Spark SQL vs Presto

When it comes to comparing Spark SQL vs Presto there are some differences to be aware of: 

Commonality: 

  • They are both open source, “big data” software frameworks
  • They are distributed, parallel, and in-memory
  • BI tools connect to them using JDBC/ODBC
  • Both have been tested and deployed at petabyte-scale companies
  • They can be run on-prem or in the cloud. They can be containerized

Differences:

  • Presto is an ANSI SQL:2003 query engine for accessing and unifying data from many different data sources.  It’s deployed as a middle-layer for federation.
  • Spark is a general-purpose cluster-computing framework. Core Spark does not support SQL – for SQL support you install the Spark SQL module which adds structured data processing capabilities.
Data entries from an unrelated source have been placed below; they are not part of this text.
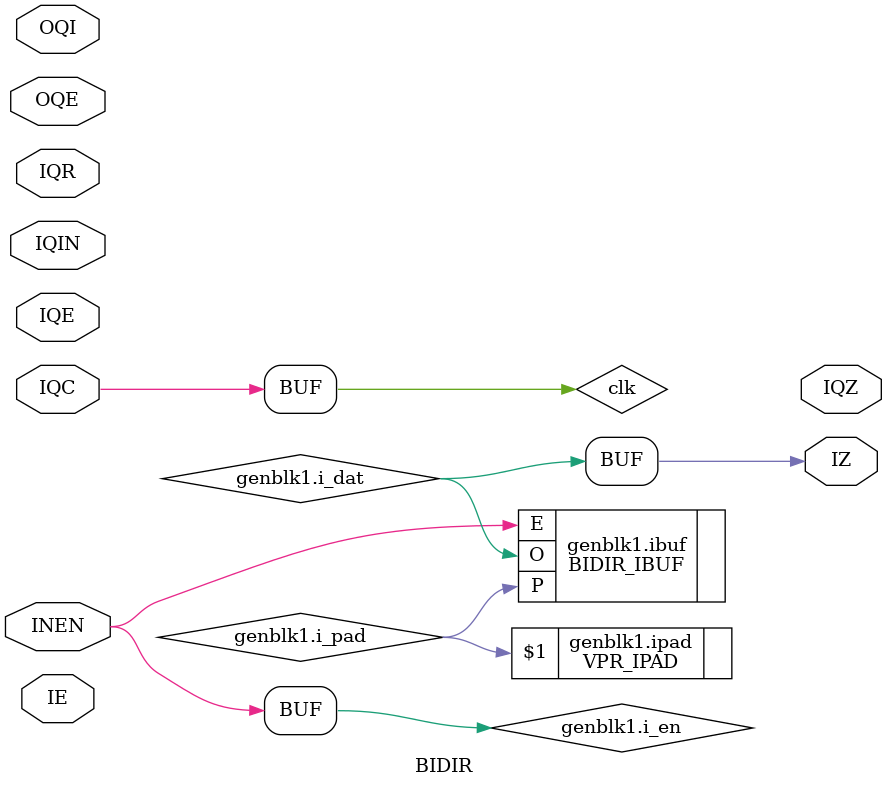
<source format=v>
`include "../vpr_pad/vpr_ipad.sim.v"
`include "../vpr_pad/vpr_opad.sim.v"
`include "./bidir_ibuf.sim.v"
`include "./bidir_obuf.sim.v"

(* MODES="INPUT;OUTPUT;INOUT" *)
module BIDIR(
    input  wire IE,
    input  wire IQC,
    input  wire OQI,
    input  wire OQE,
    input  wire IQE,
    input  wire IQR,
    input  wire INEN,
    input  wire IQIN,
    output wire IZ,
    output wire IQZ
);

    parameter MODE = "INPUT";

    // TODO: Clock inverter
    wire clk = IQC;
//    INV clk_inv(IQC, clk);

    // Input or inout mode
    generate if (MODE == "INPUT" || MODE == "INOUT") begin
        (* pack="IPAD_TO_IBUF" *)
        wire i_pad;
        wire i_dat;
        wire i_en;

        // The PAD
        (* keep *)
        VPR_IPAD ipad(i_pad);

        // The IBUF
        (* keep *)
        BIDIR_IBUF ibuf(
        .P  (i_pad),
        .O  (i_dat),
        .E  (i_en)
        );

        assign IZ   = i_dat;
        assign i_en = INEN;

        // TODO: Add FF here

    end endgenerate

    // Output or inout mode
    generate if (MODE == "OUTPUT" || MODE == "OUTPUT") begin
        (* pack="OBUF_TO_OPAD" *)
        wire o_pad;
        wire o_dat;
        wire o_en;

        // TODO: Add FFs and routing MUXes here
        assign o_en  = IE;
        assign o_dat = OQI;

        // The OBUF
        (* keep *)
        BIDIR_OBUF obuf(
        .P  (o_pad),
        .I  (o_dat),
        .E  (o_en)
        );

        // the PAD
        (* keep *)
        VPR_OPAD opad(o_pad);

    end endgenerate

endmodule

</source>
Spark SQL is also ANSI SQL:2003 compliant (since Spark 2.0).
  • Presto is more commonly used to support interactive SQL queries.  Queries are usually analytical but can perform SQL-based ETL.  
  • Spark is more general in its applications, often used for data transformation and Machine Learning workloads. 
  • Presto supports querying data in object stores like S3 by default, and has many connectors available. It also works really well with Parquet and Orc format data.
  • Spark must use Hadoop file APIs to access S3 (or pay for Databricks features). Spark has limited connectors for data sources. 

That’s our take on Spark SQL vs Presto and we hope you found it useful!